Portrait of Shantanu Khanna wearing a white button-down, a blazer, and glasses.
Shantanu Khanna was a co-author on the study. Photo by Matthew Modoono/Northeastern University

Furthermore, those job postings tended to be for more “white collar” office jobs as opposed to “blue collar” manual-labor-type jobs, he explained. 

But, when analyzing changes to employee headcount, the researchers didn’t “find any positive or negative impacts.” 

“There’s this discrepancy that you notice between our labor demand impact, which is firms want to hire workers. They are putting out job ads, but employment isn’t increasing.

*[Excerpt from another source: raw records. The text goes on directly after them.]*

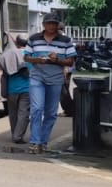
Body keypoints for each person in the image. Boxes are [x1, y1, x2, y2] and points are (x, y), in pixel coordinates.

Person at [23, 16, 76, 154]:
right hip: (37, 77)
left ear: (57, 25)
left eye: (54, 24)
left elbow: (70, 61)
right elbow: (26, 56)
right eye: (48, 23)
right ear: (43, 24)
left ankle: (43, 141)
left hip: (56, 79)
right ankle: (35, 142)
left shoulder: (65, 41)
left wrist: (57, 60)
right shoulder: (34, 38)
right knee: (36, 108)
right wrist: (37, 60)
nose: (51, 26)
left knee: (51, 113)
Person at [0, 35, 31, 146]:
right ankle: (18, 136)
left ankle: (14, 133)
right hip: (26, 89)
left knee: (13, 114)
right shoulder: (30, 55)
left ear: (17, 43)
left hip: (11, 89)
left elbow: (3, 70)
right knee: (24, 113)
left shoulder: (8, 54)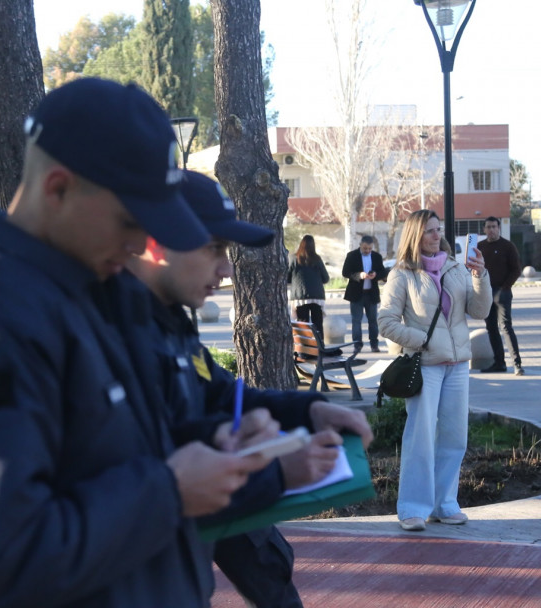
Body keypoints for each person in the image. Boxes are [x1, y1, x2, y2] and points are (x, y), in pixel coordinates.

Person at [0, 78, 275, 607]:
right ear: (57, 188)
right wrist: (169, 492)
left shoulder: (90, 292)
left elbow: (100, 454)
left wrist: (211, 445)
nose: (143, 243)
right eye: (129, 220)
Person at [124, 170, 374, 608]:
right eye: (214, 248)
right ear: (155, 243)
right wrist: (274, 473)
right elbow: (144, 480)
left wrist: (310, 410)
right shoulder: (115, 333)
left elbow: (223, 395)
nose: (225, 268)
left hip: (180, 573)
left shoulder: (166, 319)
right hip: (140, 578)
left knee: (270, 567)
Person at [378, 210, 491, 532]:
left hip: (457, 366)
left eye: (438, 230)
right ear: (415, 234)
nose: (436, 236)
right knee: (421, 438)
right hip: (426, 366)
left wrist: (480, 276)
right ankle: (412, 508)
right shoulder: (402, 274)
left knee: (455, 437)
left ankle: (445, 504)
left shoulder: (456, 268)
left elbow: (480, 311)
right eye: (429, 231)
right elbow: (386, 321)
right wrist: (421, 343)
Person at [477, 216, 524, 375]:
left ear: (499, 228)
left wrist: (505, 288)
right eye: (488, 227)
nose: (491, 230)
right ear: (484, 229)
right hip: (485, 292)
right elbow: (473, 267)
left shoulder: (507, 246)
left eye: (494, 227)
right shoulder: (480, 247)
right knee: (491, 328)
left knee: (505, 327)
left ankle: (517, 363)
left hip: (502, 293)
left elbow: (516, 269)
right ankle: (499, 363)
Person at [342, 235, 388, 354]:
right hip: (356, 293)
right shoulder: (352, 256)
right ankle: (357, 345)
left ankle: (374, 344)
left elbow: (382, 271)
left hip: (371, 293)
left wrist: (375, 275)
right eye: (365, 248)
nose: (367, 251)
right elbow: (345, 272)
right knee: (356, 320)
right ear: (360, 245)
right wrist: (359, 275)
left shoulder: (377, 257)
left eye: (369, 249)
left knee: (373, 320)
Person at [287, 235, 329, 332]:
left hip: (300, 296)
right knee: (318, 324)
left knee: (303, 324)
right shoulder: (317, 259)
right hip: (317, 296)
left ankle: (305, 346)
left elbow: (287, 278)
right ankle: (319, 345)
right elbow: (326, 278)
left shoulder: (294, 258)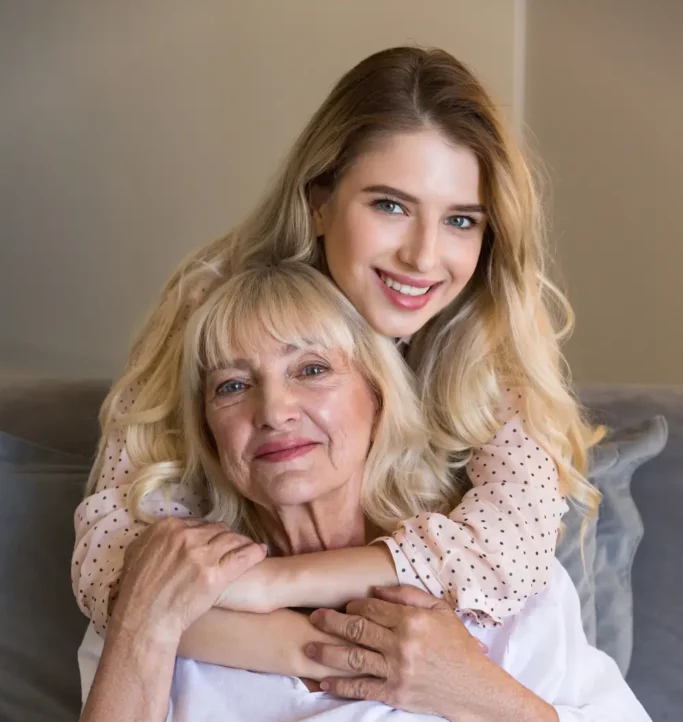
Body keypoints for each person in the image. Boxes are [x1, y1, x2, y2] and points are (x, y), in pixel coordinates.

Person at [45, 263, 680, 722]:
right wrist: (146, 629)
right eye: (231, 386)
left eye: (311, 369)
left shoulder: (484, 578)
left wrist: (463, 686)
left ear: (379, 394)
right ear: (208, 427)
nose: (274, 409)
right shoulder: (165, 598)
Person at [71, 45, 600, 656]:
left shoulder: (487, 342)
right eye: (391, 205)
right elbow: (112, 569)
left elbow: (506, 552)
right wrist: (322, 658)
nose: (423, 258)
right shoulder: (214, 309)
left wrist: (275, 583)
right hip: (262, 681)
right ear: (320, 201)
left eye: (461, 221)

Something has gone wrong.” 

Khanna said this is likely the result of not finding workers to fill these job ads. 

“They are just not able to find workers,” he said.

Khanna is quick to recognize the limits of this study; it’s just one program in one country in Europe. 

However, the study provides an entryway to understand the various ways small companies are adopting AI and its overall impact on the job market. 

Khanna’s study echoes a January 2026 report  from the International Monetary Fund, a global financial institution that conducts market research, that found that “although vacancies demanding new AI-related skills post higher wages, they have so far not boosted overall employment in U.S. local labor markets.”  

That being said, the same report found that nearly 40% of jobs worldwide will be exposed to “AI-driven” changes. 

“This underscores the need for proactive and comprehensive policymaking that prepares the labor force for the future of work and ensures the gains from AI are broadly shared,” the organization wrote in a blog post summarizing the report.